In Russia, it is the social rule of the collectivist bureaucracy that has been consolidated. The causes of the rise of this unique new class, the nature of its rule, are dealt with elsewhere in this issue. It is enough for the moment to point here to its earliest origins, as reflected in the disturbed observations by Lenin at the Eleventh Party Congress.
It is of course idle to speculate on how Lenin would characterize the present-day Stalinist bureaucracy. His remarks would in any case not be very complimentary. What is important is the fact that as early as 1922 (in fact, even earlier) Lenin displayed growing concern over the burgeoning bureaucracy and over the machine (that is, the state apparatus) which was moving in “God knows what direction,” except the one toward which the driver was steering it. It is not at all exaggerated to say that the last two cruelly afflicted years of his life were devoted almost wholly to stemming the rising tide of bureaucratism. All his efforts, detailed in many of the writings of Trotsky, were aimed with increasing persistency at Stalin, whose qualities suited him for the role of symbol and embodiment of the bureaucratic counter-revolution to come. Death cut short his efforts. The unequal struggle was continued by Trotsky and the Opposition.
Noteworthy, too, are Lenin’s remarks on the rôle of “state capitalism” in Russia, a subject on which no little confusion has been created. Lenin calls special attention to the fact that what he proposed to establish under the name of “state capitalism” was not at all what had always been understood by the term in the Marxian movement before. He was entirely correct in making this radical distinction, which was so necessary that Trotsky at the time was reluctant to speak of the “concessions” and the “mixed enterprises” as state capitalism in any sense, precisely because of the confusion it might cause.

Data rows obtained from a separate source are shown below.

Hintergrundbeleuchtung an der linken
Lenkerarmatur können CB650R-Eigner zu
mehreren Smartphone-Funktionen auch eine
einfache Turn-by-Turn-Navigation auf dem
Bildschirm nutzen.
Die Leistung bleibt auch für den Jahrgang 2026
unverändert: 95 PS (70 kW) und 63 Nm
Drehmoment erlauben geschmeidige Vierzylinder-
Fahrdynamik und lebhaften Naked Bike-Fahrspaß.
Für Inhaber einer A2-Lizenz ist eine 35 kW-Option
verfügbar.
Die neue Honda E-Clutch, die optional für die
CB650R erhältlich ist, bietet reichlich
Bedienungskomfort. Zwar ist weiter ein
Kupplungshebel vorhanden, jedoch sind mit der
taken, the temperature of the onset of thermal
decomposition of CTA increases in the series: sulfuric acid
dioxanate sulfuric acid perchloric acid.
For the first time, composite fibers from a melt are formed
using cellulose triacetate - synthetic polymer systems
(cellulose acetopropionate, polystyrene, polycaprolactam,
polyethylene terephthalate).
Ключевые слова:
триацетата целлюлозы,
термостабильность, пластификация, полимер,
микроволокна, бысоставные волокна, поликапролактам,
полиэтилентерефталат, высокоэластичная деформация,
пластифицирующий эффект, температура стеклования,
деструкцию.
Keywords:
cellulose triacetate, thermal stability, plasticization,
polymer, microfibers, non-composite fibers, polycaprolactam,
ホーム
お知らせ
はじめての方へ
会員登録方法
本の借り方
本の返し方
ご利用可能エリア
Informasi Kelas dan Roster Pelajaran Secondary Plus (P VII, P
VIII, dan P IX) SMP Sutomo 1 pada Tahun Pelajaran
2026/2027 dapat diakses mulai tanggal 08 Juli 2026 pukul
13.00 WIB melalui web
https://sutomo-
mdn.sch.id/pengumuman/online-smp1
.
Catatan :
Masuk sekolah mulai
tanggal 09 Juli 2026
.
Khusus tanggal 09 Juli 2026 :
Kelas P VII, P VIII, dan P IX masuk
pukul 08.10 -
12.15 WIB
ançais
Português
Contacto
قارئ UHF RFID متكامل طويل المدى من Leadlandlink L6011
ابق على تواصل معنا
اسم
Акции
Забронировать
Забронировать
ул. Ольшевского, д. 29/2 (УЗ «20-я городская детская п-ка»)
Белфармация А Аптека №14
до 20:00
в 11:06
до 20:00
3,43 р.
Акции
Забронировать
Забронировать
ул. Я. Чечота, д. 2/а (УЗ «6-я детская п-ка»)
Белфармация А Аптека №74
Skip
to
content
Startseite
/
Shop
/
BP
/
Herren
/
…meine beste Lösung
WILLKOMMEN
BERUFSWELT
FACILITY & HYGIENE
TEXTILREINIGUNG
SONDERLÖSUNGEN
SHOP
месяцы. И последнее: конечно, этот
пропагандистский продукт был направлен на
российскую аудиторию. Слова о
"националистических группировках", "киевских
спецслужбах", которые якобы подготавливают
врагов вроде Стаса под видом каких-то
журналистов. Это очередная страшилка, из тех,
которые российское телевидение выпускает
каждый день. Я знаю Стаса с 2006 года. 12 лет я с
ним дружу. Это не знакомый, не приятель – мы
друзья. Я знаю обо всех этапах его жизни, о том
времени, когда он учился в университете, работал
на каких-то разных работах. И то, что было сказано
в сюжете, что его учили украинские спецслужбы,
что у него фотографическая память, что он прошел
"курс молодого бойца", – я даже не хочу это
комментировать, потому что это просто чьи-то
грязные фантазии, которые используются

Important to us contemporarily is the fact that in spite of Lenin’s hopes and expectations, this unique form of “state capitalism” never acquired any substantial significance in Soviet economy, either during or after his time. Developments took an entirely different turn. Petty, atomized agriculture was lumped together into huge collectivized farms by the most brutal and reactionary methods; at the same time, and with the same methods, the Stalinist bureaucracy wiped out all remnants of “state capitalism,” and vastly extended and strengthened state property, collectivized property. Russia did not take the road back to private property and capitalism; it did not move ahead along the road to truly socialized property and socialism. Due to a “unique combination of circumstances,” it branched off the main historical line and produced a reactionary monstrosity, the Stalinist state, bureaucratic collectivism.
What its place is in history, what it means for the future of other states, how durable it is – these questions are by no means simple to answer. It is the task of the Marxists to probe them to the bottom, and provide in reply more effective means of attaining our unaltered goal.